My first run of Honour Mode has actually already reached it's conclusion, I'm on my second. Do you want to know how the first one went? So I started off strong, with thirty minutes in the character creator like a proper degenerate, and from there I treated it pretty much casually. I dibbed my hand in the brine pool at the beginning, knowing it would blow up, I marvelled at the fact that they made the tutorial section healing pods one time use- I forgot tactician mode did that. And I even rocked up to the fight against Commander Zhalk with a brand new tactic up my sleeve! Instead of save scumming until my Mindflayer bro could knock him silly (because obviously that's not an option) I spotted some great advice online I put into play. Turns out Shadowheart starts the game with Command in her spell book, but not prepared. And because in BG3 you can prepare spells without having to rest, that meant I could roll the 55% chance to make Zhalk drop his lovely burning greatsword into my waiting arms. Bliss!

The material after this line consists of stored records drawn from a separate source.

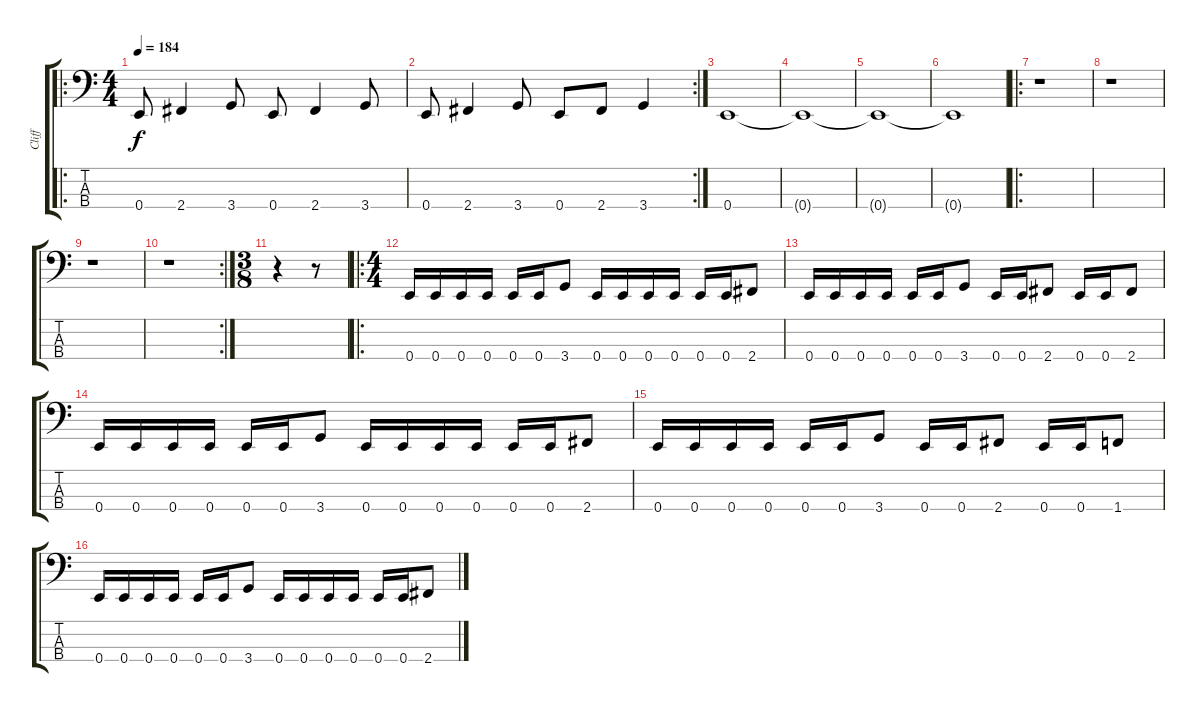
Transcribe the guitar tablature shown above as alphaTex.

\track ("Cliff" "Cliff") {instrument electricbassfinger}
\staff {score tabs}
\tuning (G2 D2 A1 E1) {hide}
\ro
\ts (4 4)
\tempo 184
\clef f4
\ks c
0.4.8{dy f} 2.4.4 3.4.8 0.4.8 2.4.4 3.4.8 |
\rc 2
0.4.8 2.4.4 3.4.8 0.4.8 2.4.8 3.4.4 |
0.4.1 |
0.4{t}.1 |
0.4{t}.1 |
0.4{t}.1 |
\ro
r.1 |
r.1 |
r.1 |
\rc 2
r.1 |
\ts (3 8)
r.4 r.8 |
\ro
\ts (4 4)
0.4.16 0.4.16 0.4.16 0.4.16 0.4.16 0.4.16 3.4.8 0.4.16 0.4.16 0.4.16 0.4.16 0.4.16 0.4.16 2.4.8 |
0.4.16 0.4.16 0.4.16 0.4.16 0.4.16 0.4.16 3.4.8 0.4.16 0.4.16 2.4.8 0.4.16 0.4.16 2.4.8 |
0.4.16 0.4.16 0.4.16 0.4.16 0.4.16 0.4.16 3.4.8 0.4.16 0.4.16 0.4.16 0.4.16 0.4.16 0.4.16 2.4.8 |
0.4.16 0.4.16 0.4.16 0.4.16 0.4.16 0.4.16 3.4.8 0.4.16 0.4.16 2.4.8 0.4.16 0.4.16 1.4.8 |
0.4.16 0.4.16 0.4.16 0.4.16 0.4.16 0.4.16 3.4.8 0.4.16 0.4.16 0.4.16 0.4.16 0.4.16 0.4.16 2.4.8
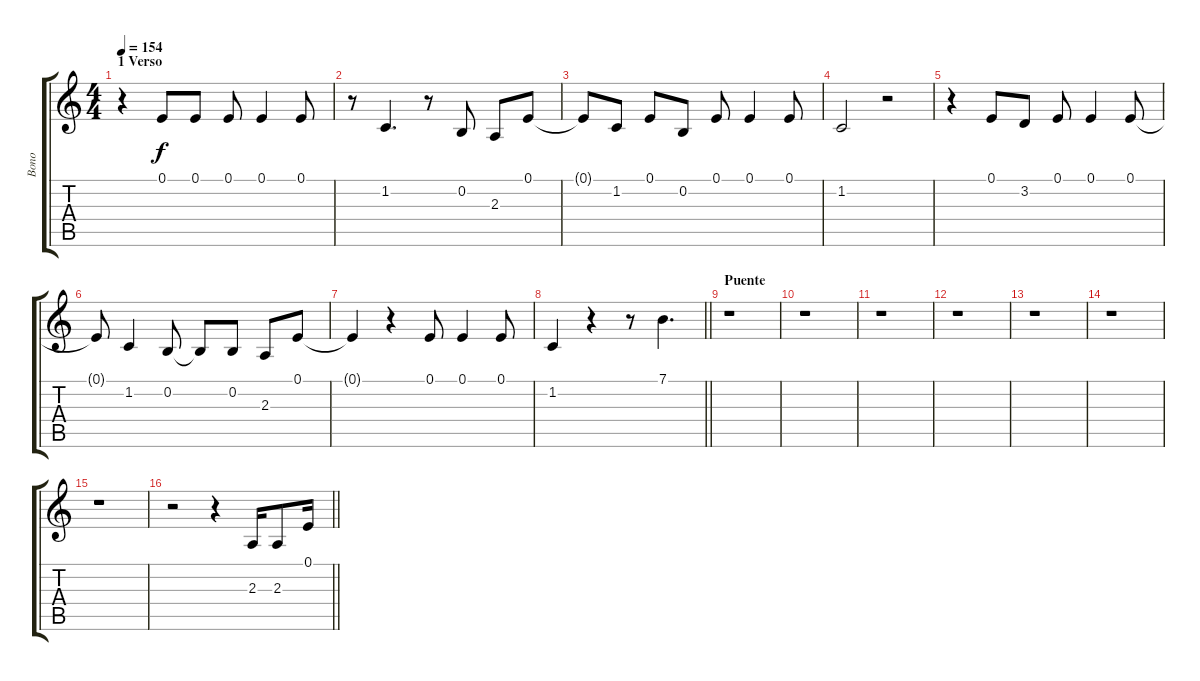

And that's when it all went wrong. See, I landed on the beach and never entered the mind set of 'play it safe'. In fact, I immediately wanted to try out a cool special cutscene which I was told only happened if you go to camp as Dirge before recruiting anyone else. Turns out just visiting camp wasn't enough, you also have to stay the night- and I didn't want the time to pass because I still had to go back to wake up Shadowhea- oh, she wasn't there when I returned to the beach. Right, I heard that she goes to the locked ruin door if you leave it too long, I just didn't think merely 'visiting' the camp was enough to trigger that. Oh well, I thought- might as well drop back to the camp to pick up my deluxe edition items. Whoops again, because when I returned I found the door in front of the ruins similarly abandoned. This one I had to look up. Turns out that with two 'rests', (as the game believes they were) old Shade-Organs has moved to the Grotto. Yes, the Grotto almost an hour of gameplay away. Which meant I had to take on the first Intellect Devourer fight by myself. And because I never met Shadowybae- I was still Level 1. As a Sorcerer with 8 health.

So yeah, that run ended there. But you know what? I started my next run the very next day. Because Baldur's Gate 3 is just one of those games that like any good book, you can't put down. Even when it bites at you, slaps at you, kick you in the nuts- and you always show up seconds the next day. Baldur's Gate truly will never be enough. Not for me and not for the dozens of fans out there who want it to literally take over the lives and become their everything. Baldur's Gate 3 is just so darn overwhelming that honestly I get a bit sad everytime I hear Larian talk about their impending triumphant return to- bleargh, 'Divinity'. Urgh, why can't they just stay in much more interesting universes, like the ones they didn't make? At least Larian aren't deciding they've reached their zenith with the industries craziest gamble. Still, I hope they feed our ravenous DnD maws a little more before going back to slumming it.